Wheelie Bin Roundup 15th January

Wheelie Bin News Roundup 15th January

Liverpool council admitted that the reason they have purple wheelie bins is that they didn’t want to start a fight among football fans. The council were offered red bins when they introduced wheelies in 2000, but they feared that this would upset Everton fans in the city, so they decided on purple.

Nevertheless, the bins were still controversial when they were first introduced. Some residents branded them ‘Daleks,’ and others even threatened to dump their bins on the town hall steps because they disliked them so much. Residents living in Victorian homes in a conservation area were particularly angry at having the bins on their street.

The residents threatened to take legal action against the council, which prompted them to decide that residents could buy their own bins in whatever colour they wanted if they objected to the purple bins.

Residents in Warrington have been asked to dispose of used batteries appropriately and carefully after a discarded battery caused a bin lorry to catch fire for the second time in under a year.

A lorry caught fire in December in Warrington town centre after a battery was disposed of incorrectly in a blue bin.
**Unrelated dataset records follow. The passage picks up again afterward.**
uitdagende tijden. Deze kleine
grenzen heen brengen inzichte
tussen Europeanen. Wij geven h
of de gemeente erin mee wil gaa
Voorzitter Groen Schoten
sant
Bin men quickly drove the wagon to a local depot where they were able to empty the van of the burning contents and put out the fire.

There was a similar incident last April where a battery from a camping lamp sparked when it came into contact with the lorry floor. The fire occurred early in the round so luckily the van was not too full of potentially flammable material.

The council has urged residents to take batteries to the town’s recycling centres, and advised that some libraries and shops also have collection points.

They also warned residents to take precautions against wheelie bin arson attacks after a spate of fires in the area. They have advised people to store bins out of sight and behind locked gates if possible, to only put them out on collection day, and to avoid overfilling them and putting hot items in them. Bins should also not be stored too close to windows or doors as this would make any fire potentially spread to property more easily.

Residents living near a school in Anglesey have used wheelie bins to prevent parents from dropping children off in the street after they got sick of ‘horrendous drivers.’ The residents say that there is a car park at the school, but the parents don’t use it. They claim they have witnessed ‘horrendous and antisocial’ parking in their street and they fear that children could be injured as a result.

Since they took the action, residents say they have noticed an improvement in the attitude of parents, who have started to use the car park.